Oil prices have firmed since oil cartel OPEC's November 2016 agreement to cut oil production by 1.2 million barrels per day (bpd), while non-OPEC members, led by Russia, agreed to reduce output by 558,000 bpd.
"Prices in the upper half of the oil price-band will encourage increased supply as US production grows and countries reduce compliance with their production quotas," said Terry Marshall, a Moody's Senior Vice President.
"Nevertheless, even with crude prices at the higher end of the new $45-65 range in early 2018, we expect prices to stay within this range over the medium term amid better balance between increased production and growth in demand."
In a statement, Moody's said its analysts look to medium-term expectations as the most relevant price considerations when assessing financial performance and ratings for corporate issuers and oil-exporting countries.

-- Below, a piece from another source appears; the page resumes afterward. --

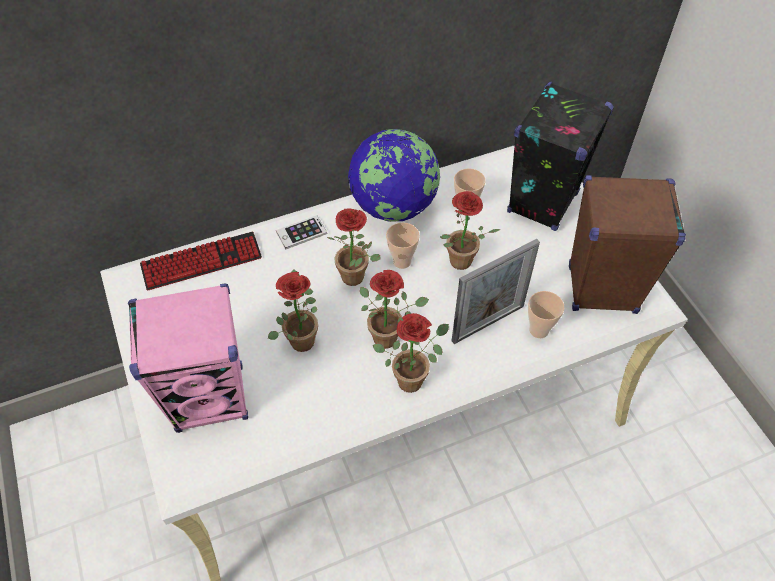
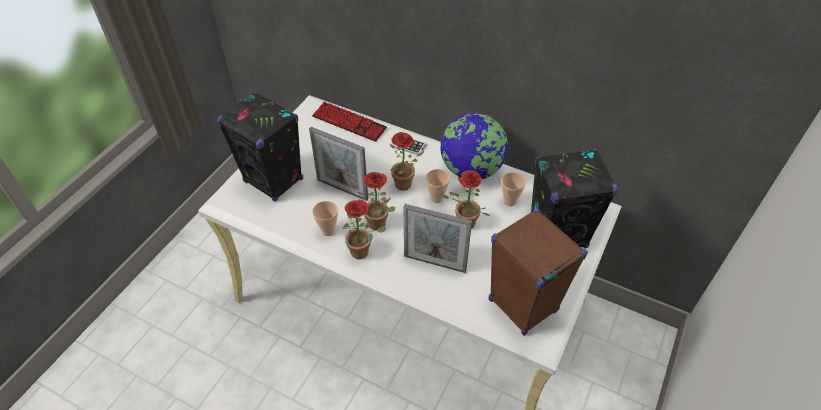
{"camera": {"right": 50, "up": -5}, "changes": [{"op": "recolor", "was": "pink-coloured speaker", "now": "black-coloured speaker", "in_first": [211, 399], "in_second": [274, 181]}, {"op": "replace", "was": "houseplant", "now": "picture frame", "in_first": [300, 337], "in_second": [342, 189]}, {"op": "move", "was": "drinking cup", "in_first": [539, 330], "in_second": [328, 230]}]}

"The emphasis on a range of outcomes within the price band helps to assess the resiliency to price volatility, and thus durability of credit ratings, for a given corporate of sovereign entity," the rating agency said.
OPEC's having achieved excellent compliance with its production restraint, with total cuts aided by Saudi Arabia exceeding its targets and Venezuela exceeding its targets because of domestic issues.
The result, says Marshall, has been a decline in global crude inventories, which has contributed to higher oil prices.
Despite these various factors helping to boost commodity prices, Moody's believes prices will remain range-bound, and possibly volatile, amid increases in US shale production; reduced, but still significant, global supplies; and potential noncompliance with agreed production cuts - especially if growth in demand is more tepid.